**To do**
Return the lines below unchanged, beginning with the line that contains "left wrist: (247, 214, 15)" and ending after the line that contains "left shoulder: (255, 178, 6)".
** Opening The data block **
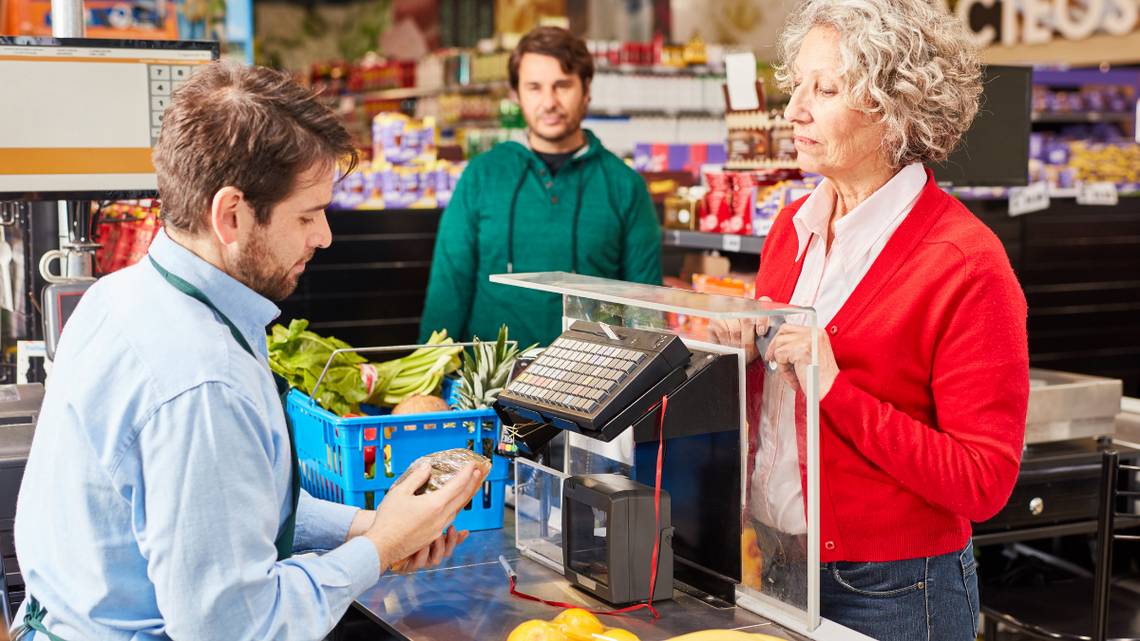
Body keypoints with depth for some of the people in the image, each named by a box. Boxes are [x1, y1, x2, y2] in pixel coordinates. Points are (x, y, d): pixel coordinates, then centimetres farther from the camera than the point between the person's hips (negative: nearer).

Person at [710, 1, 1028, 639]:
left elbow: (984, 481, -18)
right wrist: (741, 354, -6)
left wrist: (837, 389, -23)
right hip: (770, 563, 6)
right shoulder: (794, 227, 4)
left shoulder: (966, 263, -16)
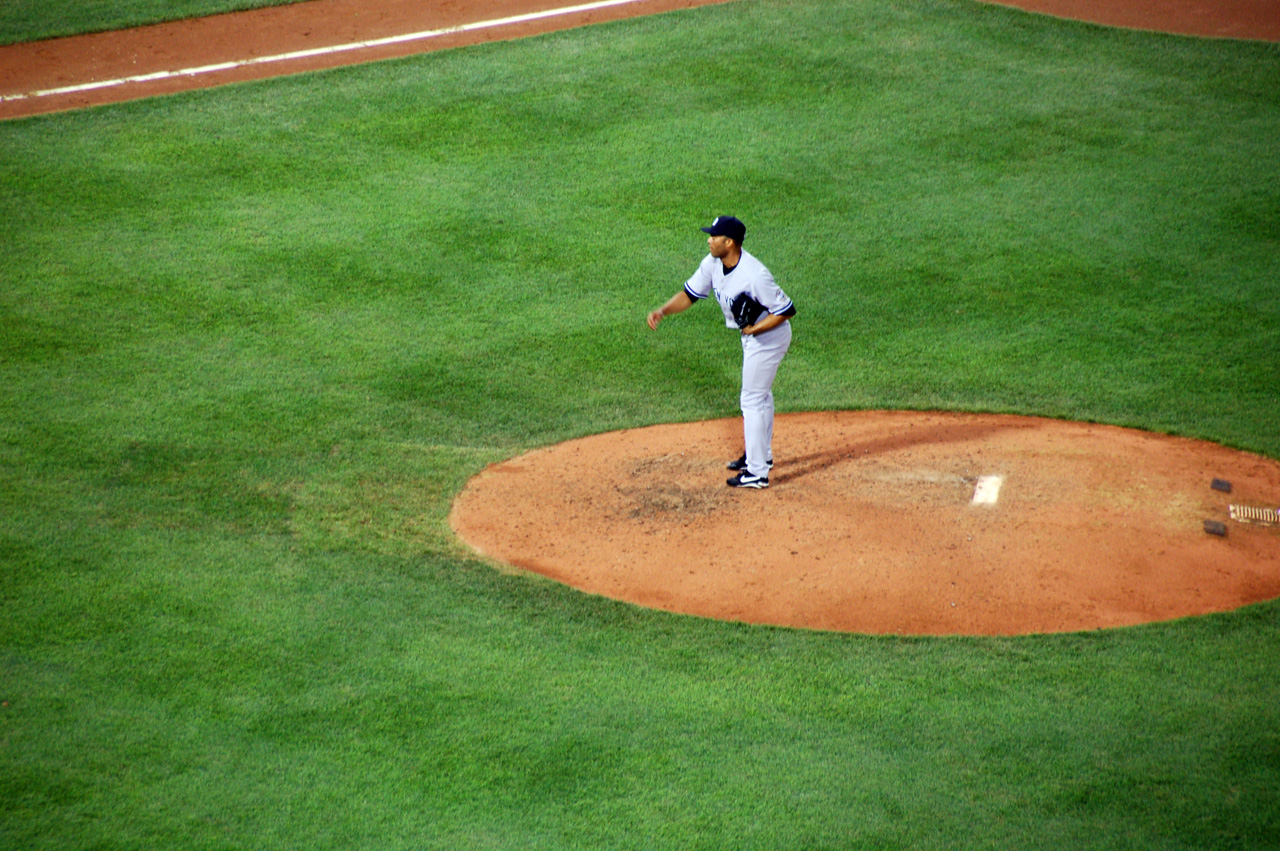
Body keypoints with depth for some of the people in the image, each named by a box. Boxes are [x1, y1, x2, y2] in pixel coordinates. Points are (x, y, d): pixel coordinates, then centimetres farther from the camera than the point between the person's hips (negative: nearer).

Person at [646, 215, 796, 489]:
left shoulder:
** Closing The data block **
** Opening The data block **
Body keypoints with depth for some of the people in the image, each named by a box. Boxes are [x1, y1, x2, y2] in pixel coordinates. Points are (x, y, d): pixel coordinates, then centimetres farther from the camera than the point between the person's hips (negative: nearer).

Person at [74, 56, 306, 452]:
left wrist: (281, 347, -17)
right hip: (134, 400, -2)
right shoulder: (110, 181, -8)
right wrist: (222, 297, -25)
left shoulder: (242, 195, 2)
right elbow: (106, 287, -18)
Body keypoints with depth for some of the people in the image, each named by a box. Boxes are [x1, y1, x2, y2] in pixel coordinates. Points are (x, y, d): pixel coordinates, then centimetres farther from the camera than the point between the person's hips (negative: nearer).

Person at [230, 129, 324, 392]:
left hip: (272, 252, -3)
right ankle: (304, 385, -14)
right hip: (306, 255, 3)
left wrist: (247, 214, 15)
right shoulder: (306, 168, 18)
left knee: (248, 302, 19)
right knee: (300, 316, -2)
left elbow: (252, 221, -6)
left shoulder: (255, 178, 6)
** Closing The data block **
**Output**
left wrist: (247, 214, 15)
right shoulder: (306, 168, 18)
left knee: (248, 302, 19)
right knee: (300, 316, -2)
left elbow: (252, 221, -6)
left shoulder: (255, 178, 6)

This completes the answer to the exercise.